Member of the National Assembly
- In office 8 April 2013 – 5 May 2014

Personal details
- Born: 4 March 1976 (age 50) Kecskemét, Hungary
- Party: Fidesz
- Spouse: Szabolcs Szemerey
- Children: 1
- Profession: economist

= Klaudia Szemereyné Pataki =

Hungarian economist and politician (born 1976)

Klaudia Szemereyné Pataki (née Pataki; born 4 March 1976) is a Hungarian politician, member of the National Assembly (MP) from Fidesz Bács-Kiskun County Regional List from 2013-14.

She graduated from the Corvinus University of Budapest in 2007, after that she participated in a further education at the University of Exeter in 2011. She served as leader of the Fidesz group in the General Assembly of Kecskemét between 2006 and 2010. She currently serves as deputy mayor for economic affairs since 2008. She functioned as Ministerial Commissioner for Automotive Course, Research and Development between 6 December 2012 and 3 March 2013.

Szemereyné Pataki became MP for Bács-Kiskun County in April 2013, replacing her distant relative György Matolcsy, who was appointed Governor of the Hungarian National Bank, and as a result he resigned from his parliamentary seat on 3 March 2013.
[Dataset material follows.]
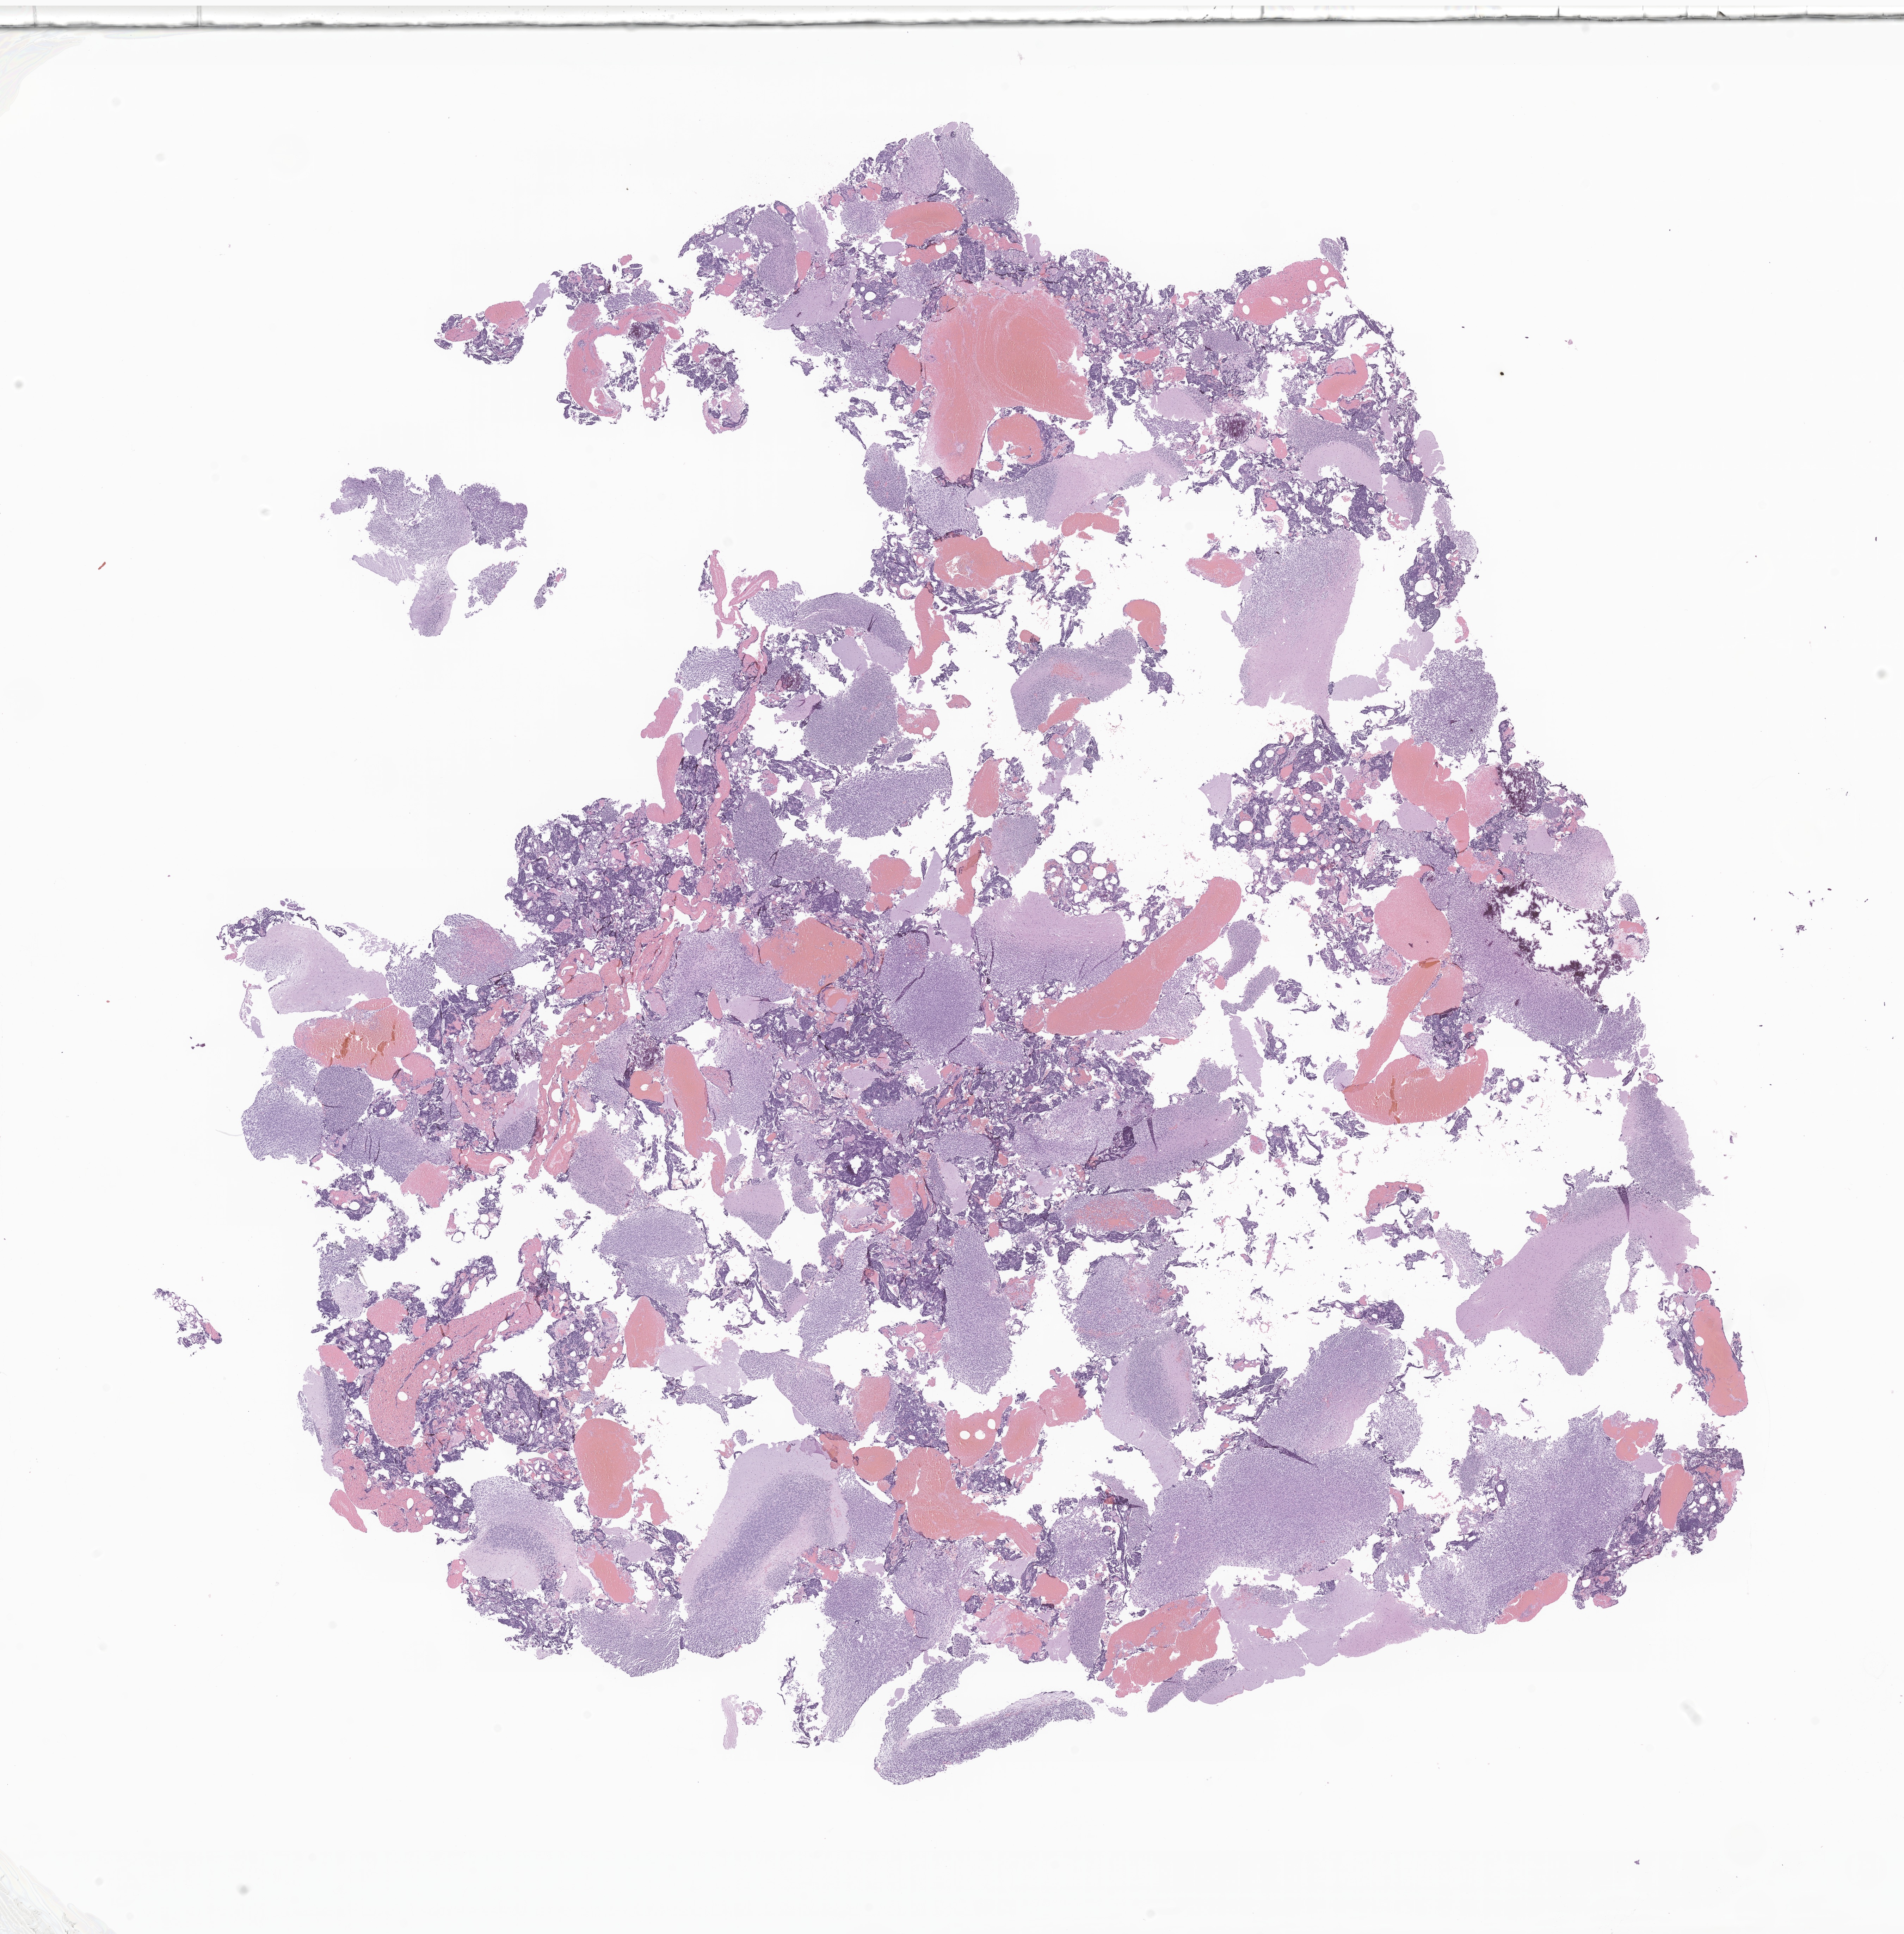
Haematoxylin and eosin whole-slide image of tumor tissue from the brain, a low-resolution overview of the entire scanned area, about 22.8 x 23.1 mm, formalin-fixed paraffin-embedded section. Patient: male, age 121 months (10 years 1 month).
• diagnosis: Medulloblastoma, NOS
Szemerey-Pataki became interim mayor of Kecskemét on 24 June 2014, replacing fellow Fidesz member Gábor Zombor. She was elected mayor with full term in the 2014 local election. She was re-elected mayor in the 2019 local elections, obtaining 50.21 percent of the vote.

==Personal life==
She is married to Szabolcs Szemerey. They have two daughters, Szinta and Szelina.